Brano dell'esercizio:
• • •

Coltivare per passione

Tanto più interessante è allora l’incontro con Duilio Cacitti, classe 1929, che mi accoglie affabilmente nel giardino, su una panca all’ombra di un ciliegio: fino a poco prima era intento a intonacare un locale della sua casa.

Duilio Cacitti nel suo giardino a Caneva

“Io ho sempre lavorato nell’edilizia – esordisce – e questa per la frutticoltura è una passione che io e mio fratello abbiamo preso da mio padre. Io sono uno di quelli che quando mangiano una buona mela hanno poi piacere di averne la pianta nel giardino e si fanno dare la marza per l’innesto. Sono capace di passare anche un’ora a guardare un albero che mi piace. Coltivo per pura passione tutte le qualità di frutta. Peccato che ormai “le robe vecje e je lade dute”, oggi si coltivano solo Florina e Golden, ma la Golden è estremamente delicata e esige continui trattamenti. Ma i trattamenti costano, e io non vado a dar via la pensione per i meli. Queste piante che vede hanno al massimo 15 anni, è tutta roba che ho innestato io. La marza va tagliata d’inverno e innnestata in febbraio, io taglio e metto su, e prende. Ho imparato tutto da mio padre; una volta non si dava su niente, solo la calce sul tronco con il pennello come disinfettante, poi un po’ di verderame. Le piante antiche resistevano molto di più alla ticchiolatura e agli afidi.”

Bon come la spongje

Il canto degli uccelli nel giardino accompagna tutta la nostra chiacchierata. “Adesso ho solo piante giovani e basse, a parte due peri Williams che hanno più di 80 anni, li tengo per ricordo perché li ha messi mio padre. Autoctoni di Caneva sono la Rosa gentile, un melo ricercato, adesso è sparito anche quello, il Bastòn di Cjanive e la Renetta di Canadà. Viodie chel melarut alì? Io lo chiamo “ chel dal Vermut”, ha un buon profumo, al sa alc di bon. Questo è il suo nome antico: le mele sono belle, tigrate, hanno un buon profumo e una volta si diceva: e an il cul ingrespât. Anche Calvilla bianca e Ruggine dorato sono buone mele che si conservano fino ad aprile, non serve metterle in frigo.”

Caneva

Vorrei parlare del pero Janis ma Duilio non sembra considerarlo molto perché ce ne sono altri di cui mi tesse l’elogio: “Questi sono i peri Panascè, sono buonissimi, propit un bon perâr...Viene in settembre, al è bon come la spongje, un sior pêr, somiglia al passagrassana ma è meno rotondo e più lungo. Anche il pêr Butirro è robe di une volte. Questo invece è un pero Clarsò, un bon pêr, color mattone ma bello, è proprio una varietà antica. Una volta qui a Caneva c’era un brav’uomo che coltivava solo peri Clarsò e andava a venderli, con il carrettino, casa per casa. Tutti ne compravano 50-100 kg, e in cantina duravano tutto l’inverno. Quando è morto i figli hanno tolto via tutta la roba vecchia e piantato solo Golden e Granny Smith, sa com’è il commercio…”

• • •

Dati mostrati:
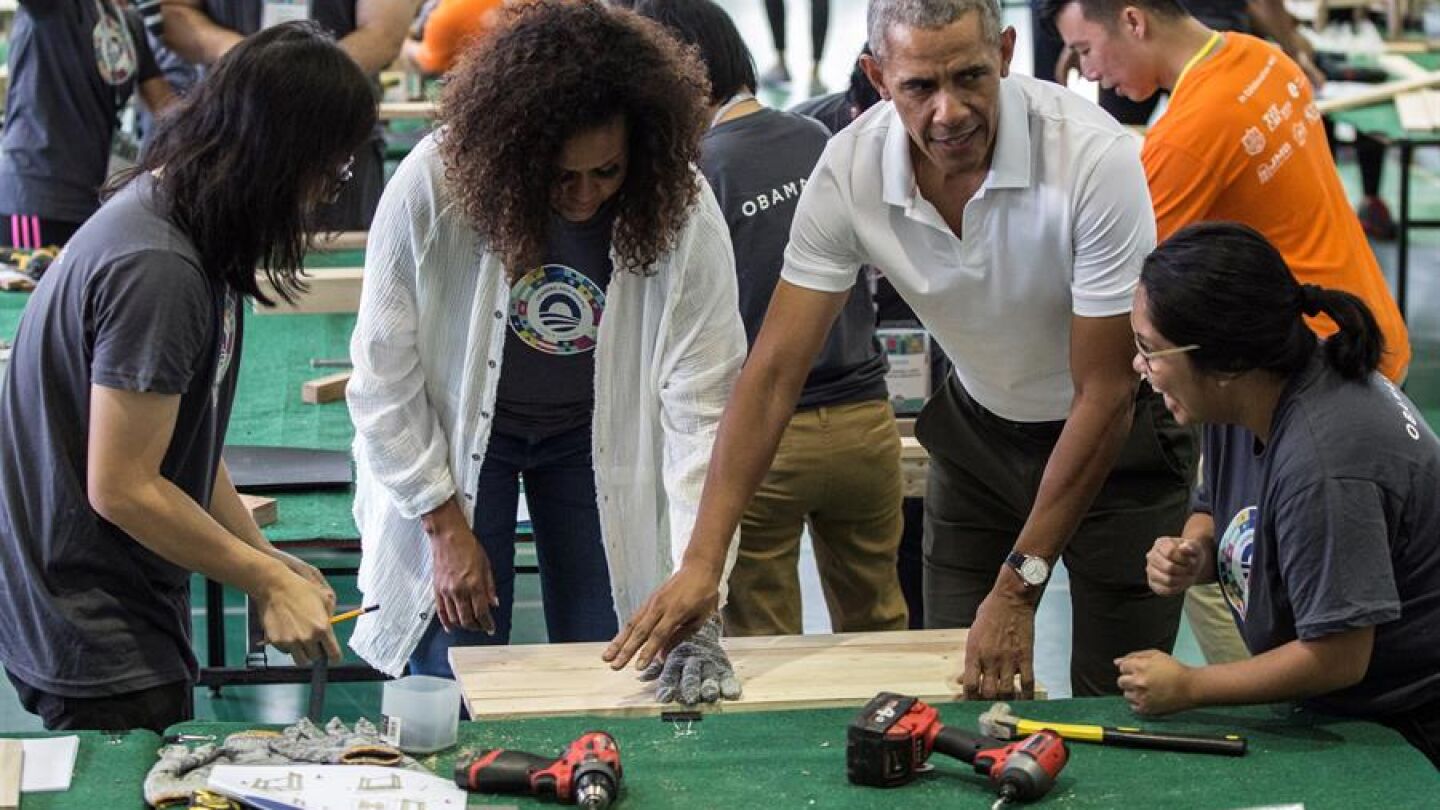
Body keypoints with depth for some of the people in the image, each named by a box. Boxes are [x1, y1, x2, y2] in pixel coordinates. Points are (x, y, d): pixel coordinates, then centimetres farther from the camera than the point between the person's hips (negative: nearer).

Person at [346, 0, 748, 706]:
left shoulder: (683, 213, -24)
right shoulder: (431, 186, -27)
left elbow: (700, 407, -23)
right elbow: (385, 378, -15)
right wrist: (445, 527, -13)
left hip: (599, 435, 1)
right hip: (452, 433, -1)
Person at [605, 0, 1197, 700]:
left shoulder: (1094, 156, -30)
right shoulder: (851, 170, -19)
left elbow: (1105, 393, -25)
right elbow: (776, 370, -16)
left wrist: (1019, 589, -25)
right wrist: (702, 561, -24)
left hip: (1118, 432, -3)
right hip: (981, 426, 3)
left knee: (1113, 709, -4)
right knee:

• • •

Lavoro da svolgere: Nel brano sulla frutticoltura di Duilio Cacitti, in quale mese va innestata la marza? Le voci non hanno alcun legame con il brano.

Soluzione: La marza va innestata in febbraio.